» Document extract
>> START
Nexxen today highlighted a suite of full-funnel performance capabilities within its demand-side platform, Nexxen DSP, bundling AI-driven optimization tools with incrementality measurement in a single integrated stack. The announcement, made on March 24, 2026, positions the company against a persistent structural problem in programmatic advertising: optimization and measurement have historically lived in separate tools, forcing media buyers to reconcile signals across disconnected systems.

The company's pitch is that fragmentation - not lack of spending - is what makes campaigns harder to evaluate, particularly in connected television environments where a viewer might watch an ad on a smart TV and convert days later on a mobile device.

"Fragmentation has made performance measurement increasingly difficult, particularly when viewing takes place in a CTV environment and conversion takes place later on another device - connecting TV exposure to downstream actions is rarely straightforward," said Kara Puccinelli, Chief Customer Officer at Nexxen. "Full-funnel performance in Nexxen DSP helps advertisers optimize while campaigns are in flight and measure real lift, ultimately connecting upper-funnel impact to lower-funnel outcomes."

The suite consists of five integrated components, each addressing a distinct layer of the campaign management workflow.

In-Flight Optimization, abbreviated as IFO, unifies offline signals and optimizes campaigns in real time. This distinguishes it from post-campaign attribution approaches, which can only identify what worked after the budget has been spent. The ability to incorporate offline conversion data during an active campaign - rather than after it closes - reflects a broader industry shift toward continuous optimization loops.
>> END
» Excerpted records
>> START
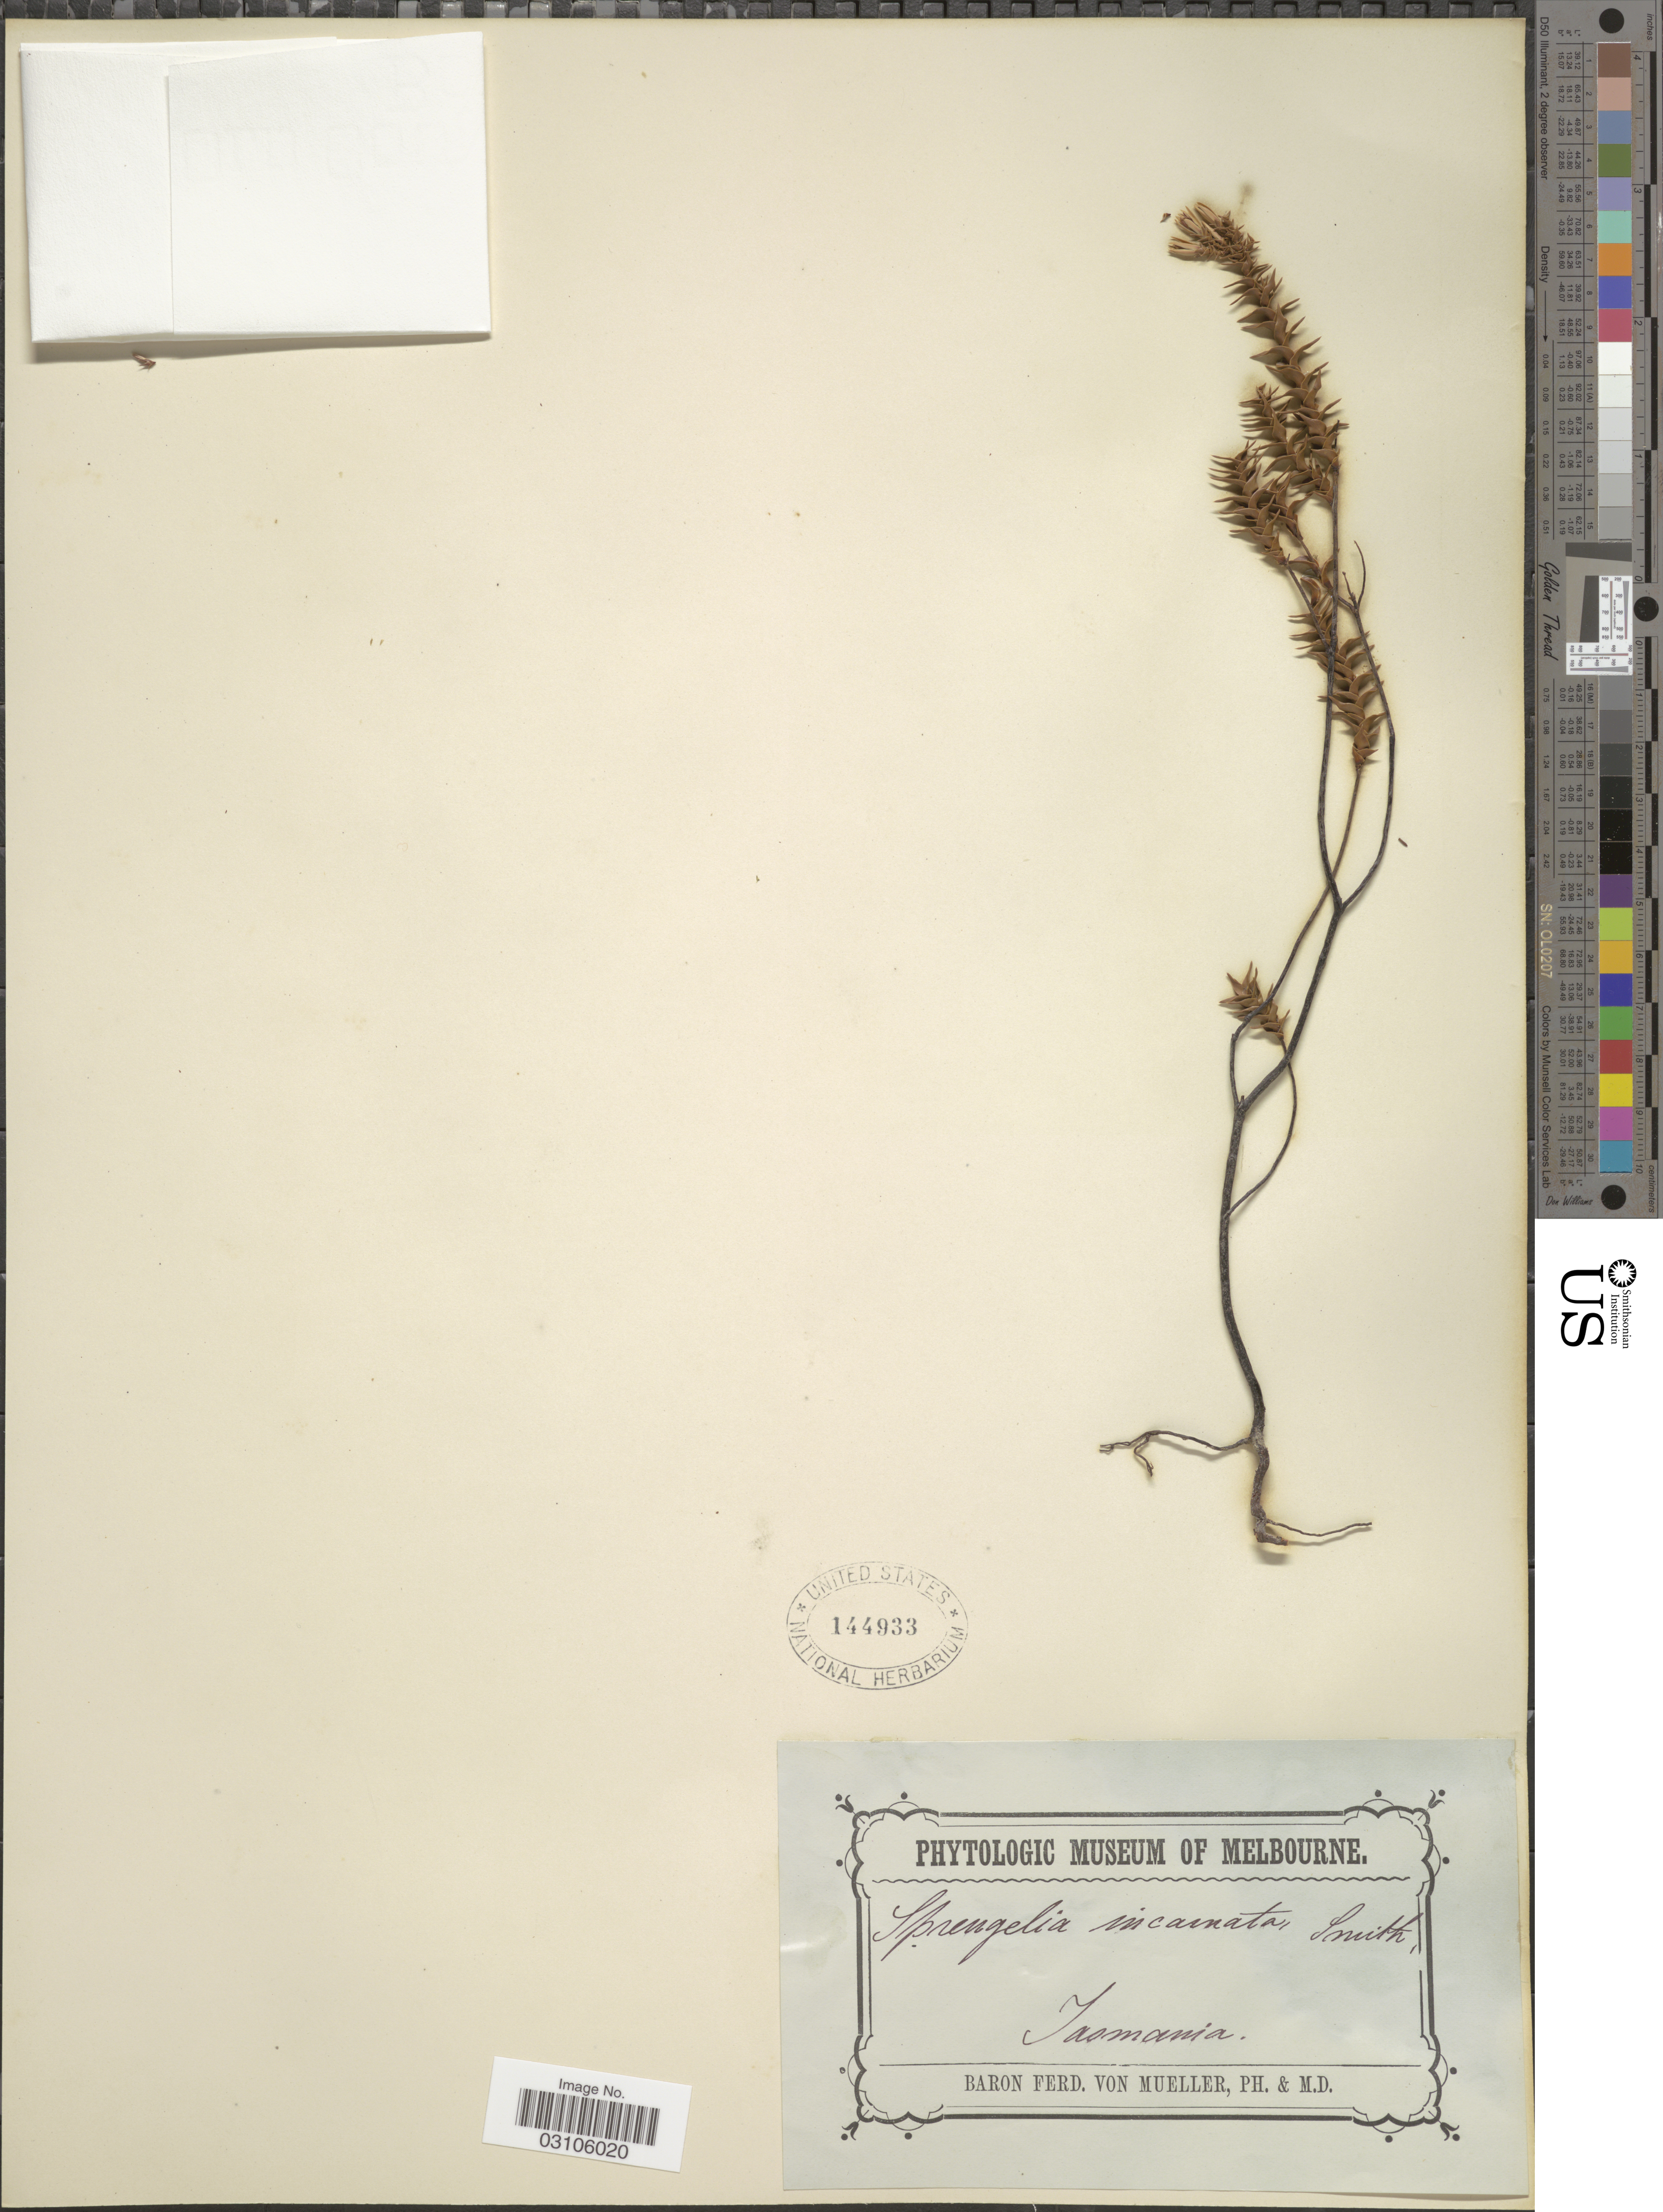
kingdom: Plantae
>> END
>> START
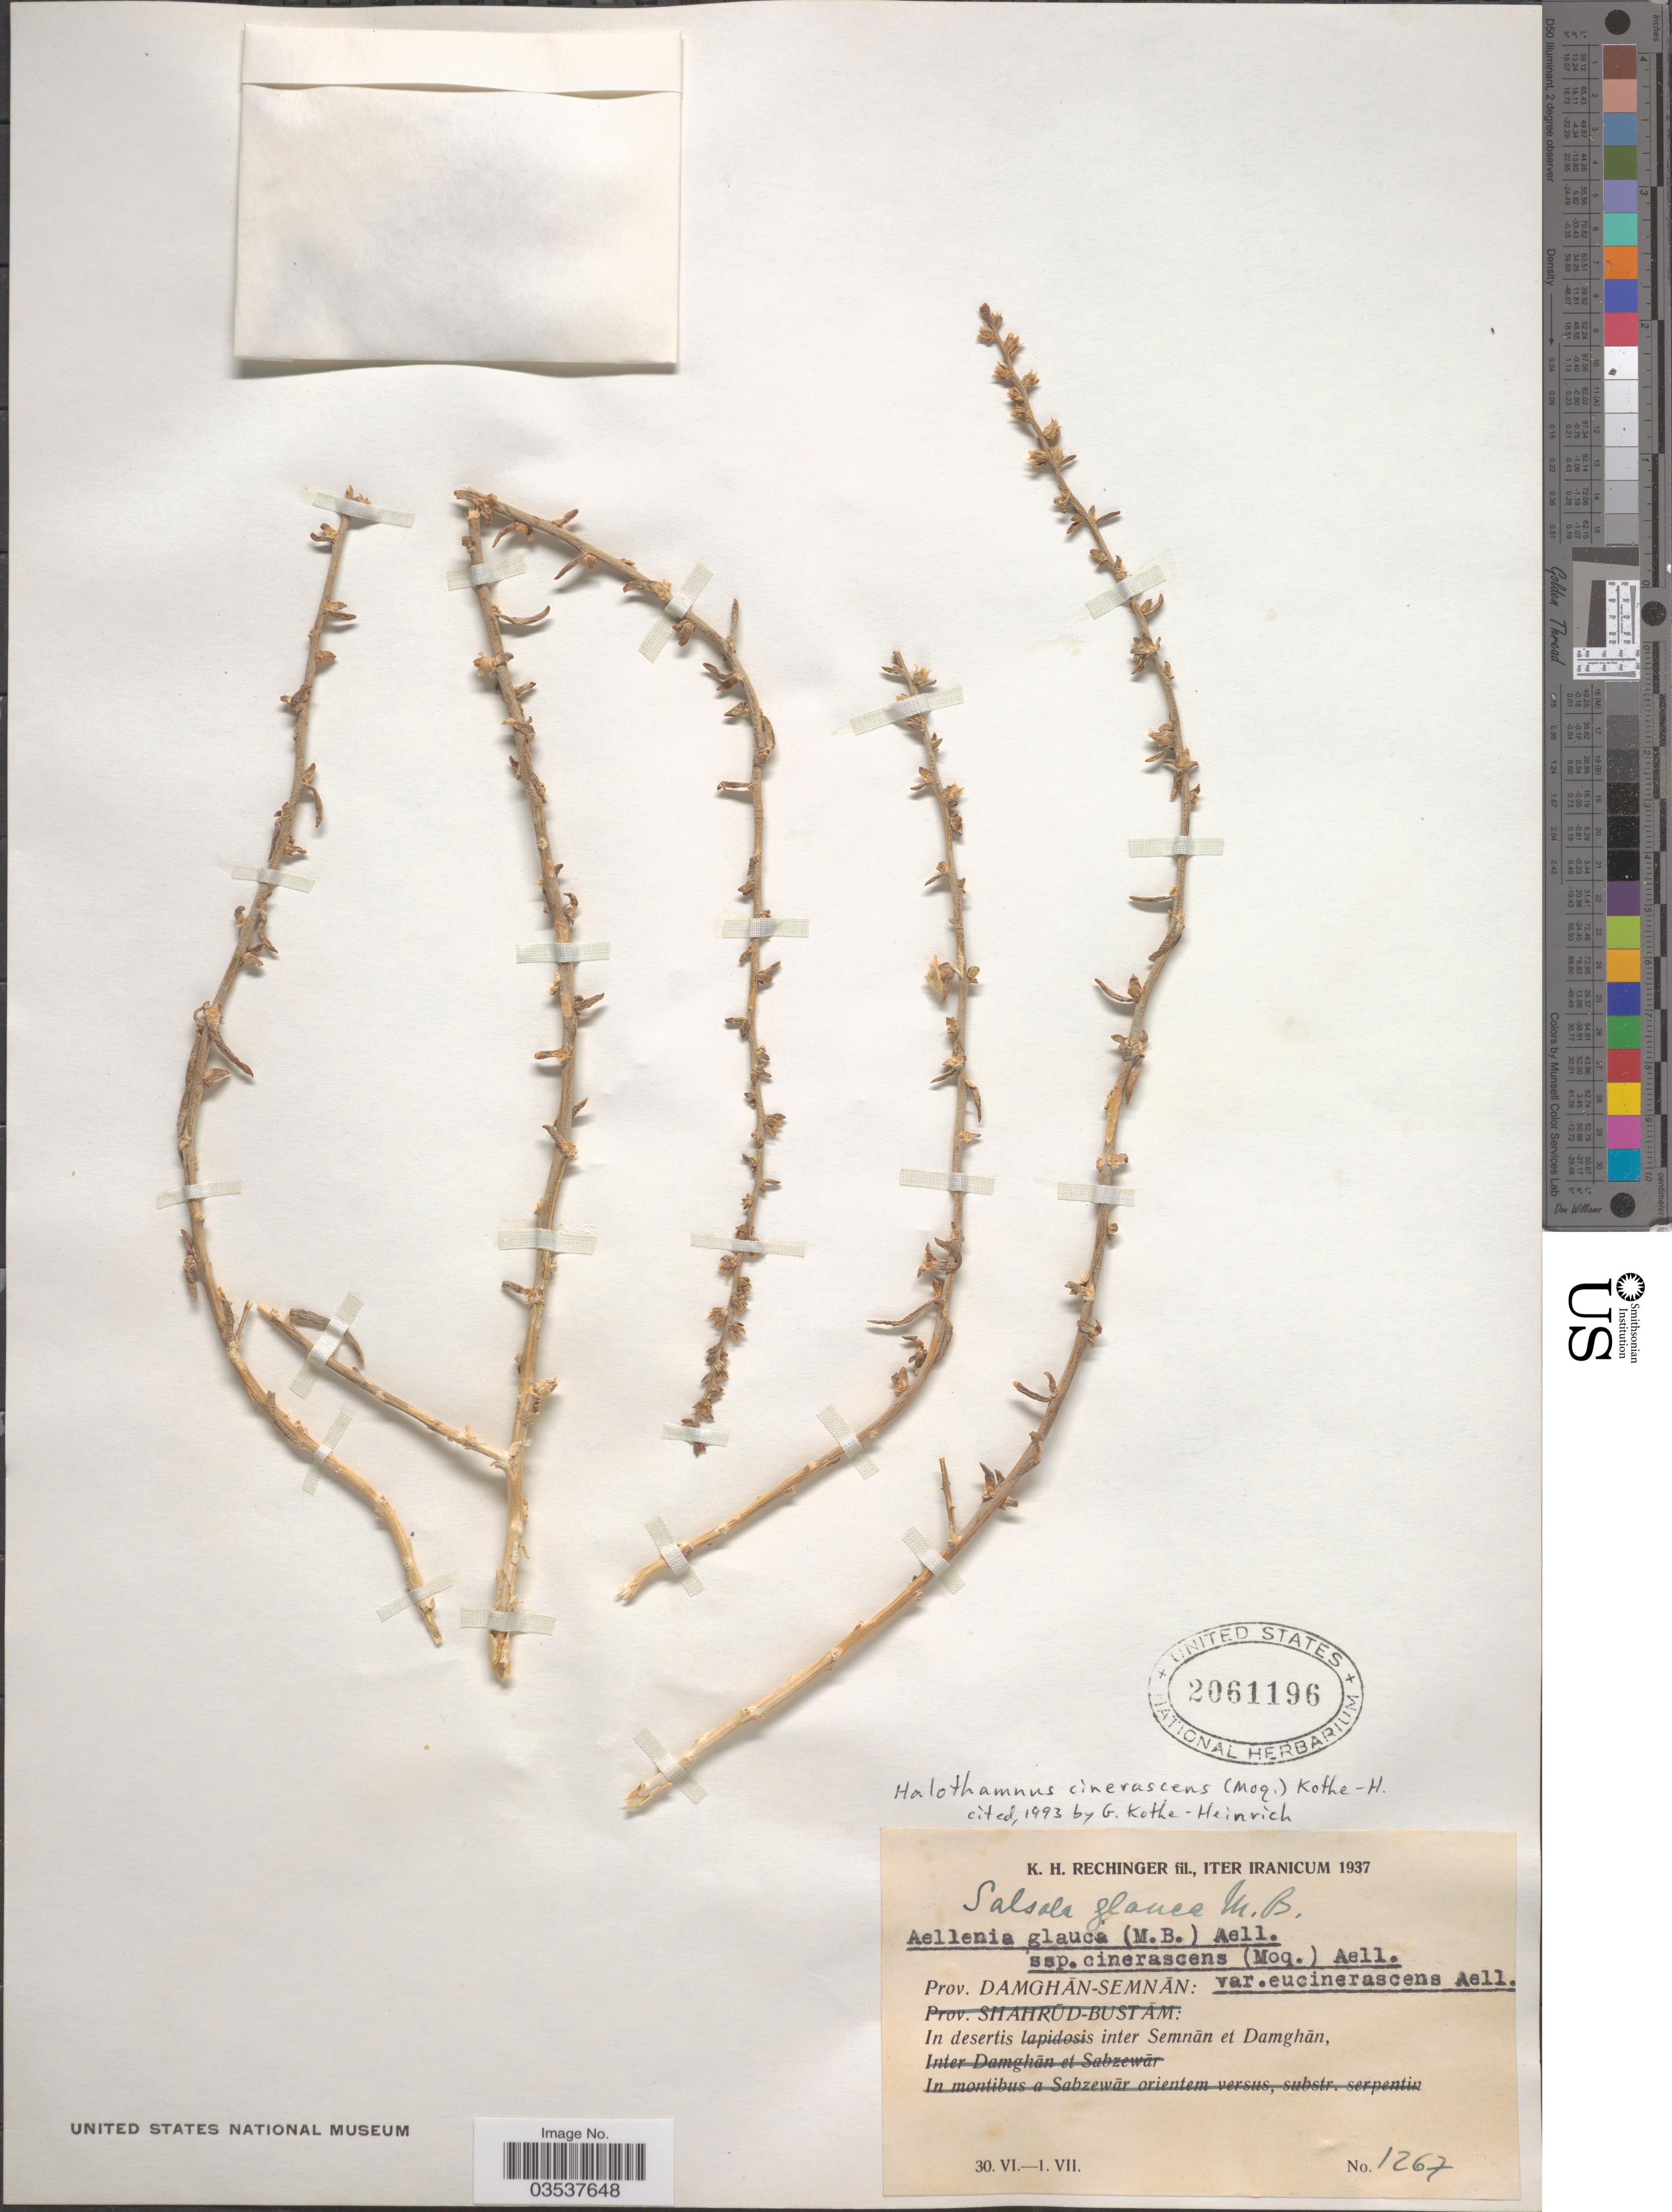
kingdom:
>> END
» Short problem
Carry on the article about Nexxen DSP's full-funnel performance suite from its last sentence. None of the items is needed for what comes next.

» Exercise answer
Performance Algorithms from nexAI form the second layer. These are AI-driven tools designed to maximize campaign effectiveness regardless of the key performance indicator being pursued. Nexxen presents this as KPI-agnostic, meaning the same algorithmic framework can optimize toward brand awareness metrics, direct response conversions, or any intermediate goal. The technical specifics of the model architecture are not disclosed in the announcement, but the positioning suggests ensemble-style optimization that adjusts to the declared objective rather than requiring separate campaign setups for different goals.

Auto-Allocation operates as an automatic budget distribution mechanism. Rather than requiring media buyers to manually shift spend between tactics based on observed performance, the system redirects budget toward the best-performing tactics on its own. The reduction in manual workload is central to Nexxen's framing. Research from DoubleVerify published in August 2025 found that marketers globally spend roughly 10 hours and 12 minutes per week on routine tasks including bid modifications and budget allocations - time the Nexxen approach aims to compress.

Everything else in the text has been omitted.